__Exercise requirements__
Identify the line with "Table 1: Radial"; copy word for word that line and every one after it, to the end of the listing. Exclude pictures.
Top of Data for analysis
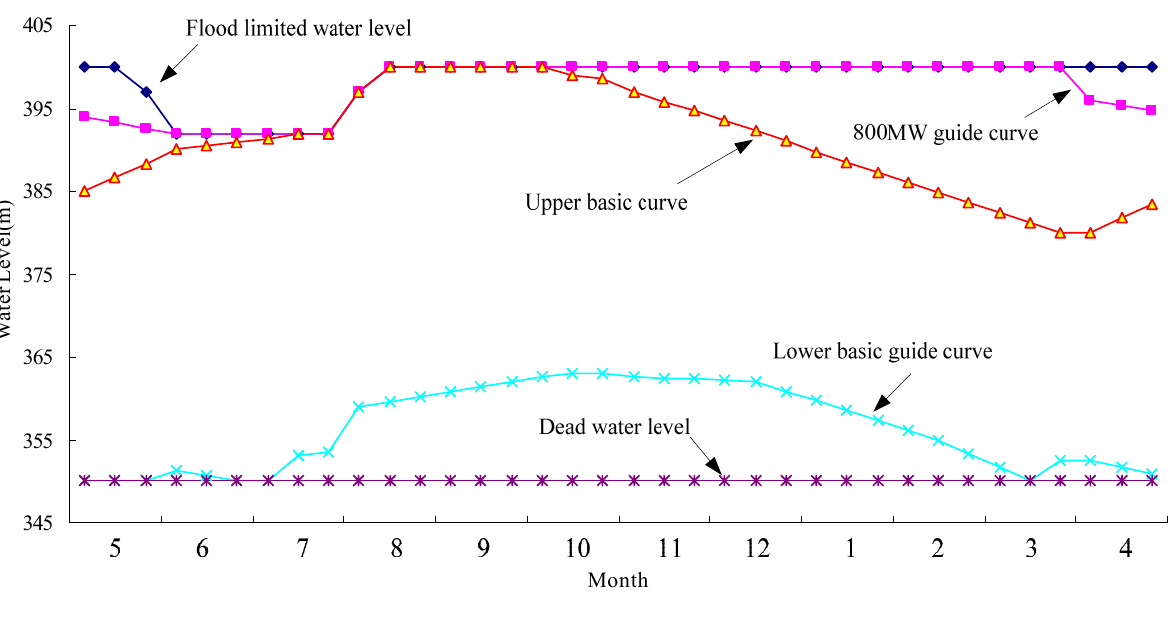
Figure 4. Designed operating rule curves of the Shuibuya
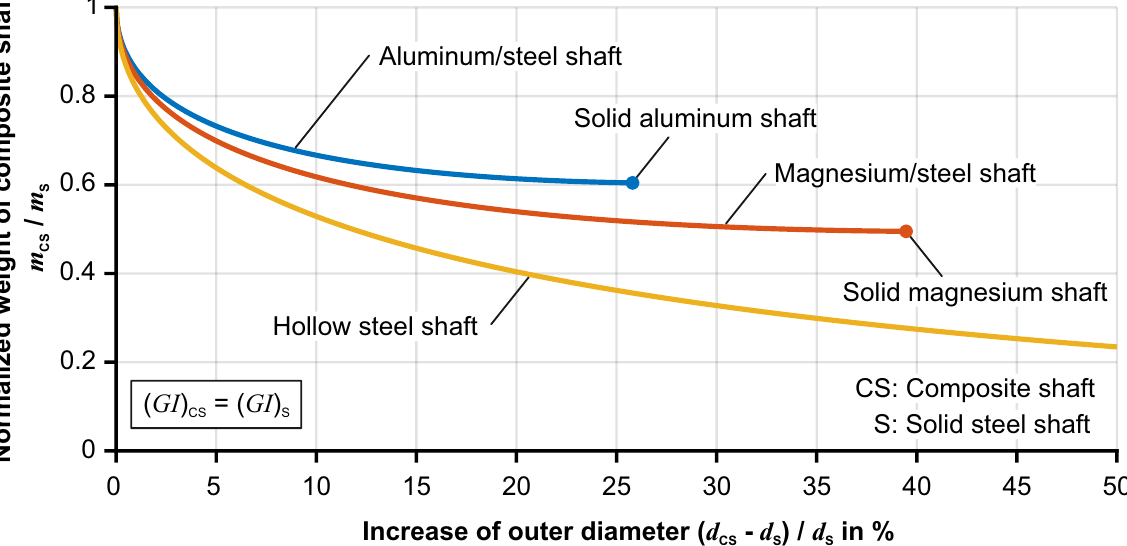
Figure 3. Mass savings for substituting a solid steel shaft by composite shafts with aluminum core, magnesium core and hollow shafts with identical torsional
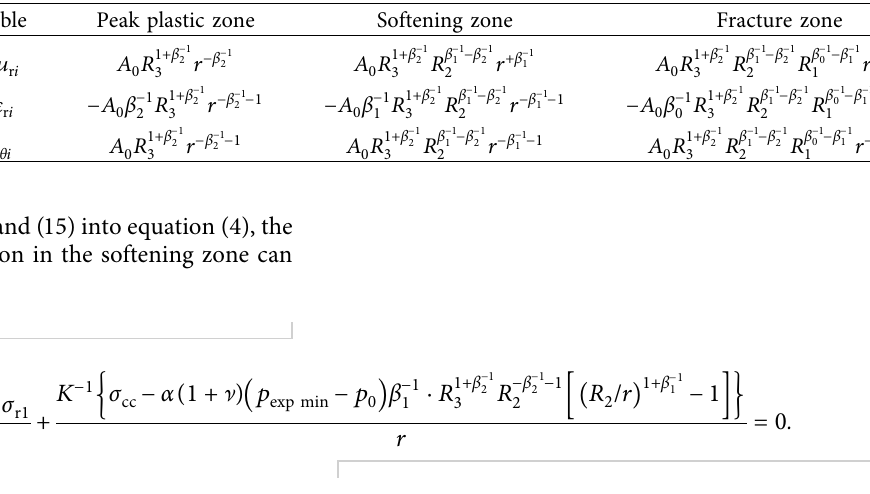
Table 1: Radial displacement and strain of the postpeak failure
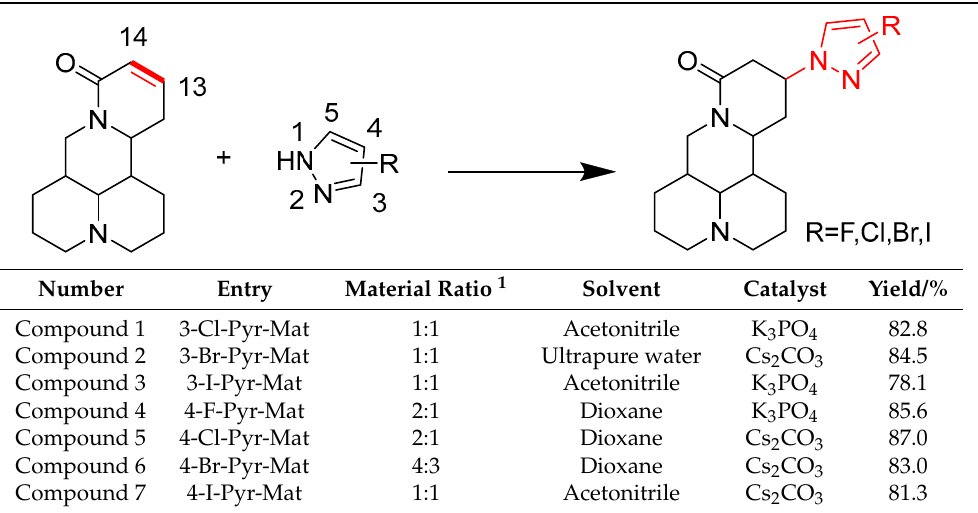
Table 1. The reaction conditions.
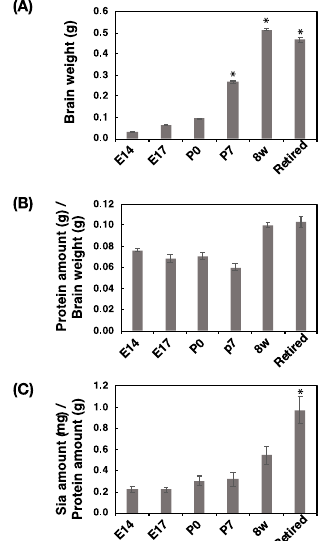
Figure 1. Comparison of brain weight, protein concentration, and Sia concentration at different developmental stages. Brains from six different developmental stages (E14, E17, P0, P7, 8 w, and retired (older than six months) ( n = 3)) were used. ( A ) Comparison of brain weights of six different developmental stages. ( B ) Protein amount (g) per brain weight (g). Brains were homogenized using lysis buffer and a bicinchoninic acid (BCA) assay was performed to determine the protein concentration. ( C ) Sia amount (mg) per protein amount (g). Brain homogenate was treated with strong acid for hydrolysis of sialylglycoconjugates. All Sia was completely released and labelled with 1,2-dimethylenedioxybenzen (DMB). Sia–DMB were separated by a Wako Handy octadecylsilyl (ODS) column (250 × 4.6 mm, Wako). The absolute amount of Sia was calculated based on the authentic Neu5Ac. * p < 0.05.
Bottom of Data for analysis
__Exercise response__
Table 1: Radial displacement and strain of the postpeak failure
Table 1. The reaction conditions.
Figure 1. Comparison of brain weight, protein concentration, and Sia concentration at different developmental stages. Brains from six different developmental stages (E14, E17, P0, P7, 8 w, and retired (older than six months) ( n = 3)) were used. ( A ) Comparison of brain weights of six different developmental stages. ( B ) Protein amount (g) per brain weight (g). Brains were homogenized using lysis buffer and a bicinchoninic acid (BCA) assay was performed to determine the protein concentration. ( C ) Sia amount (mg) per protein amount (g). Brain homogenate was treated with strong acid for hydrolysis of sialylglycoconjugates. All Sia was completely released and labelled with 1,2-dimethylenedioxybenzen (DMB). Sia–DMB were separated by a Wako Handy octadecylsilyl (ODS) column (250 × 4.6 mm, Wako). The absolute amount of Sia was calculated based on the authentic Neu5Ac. * p < 0.05.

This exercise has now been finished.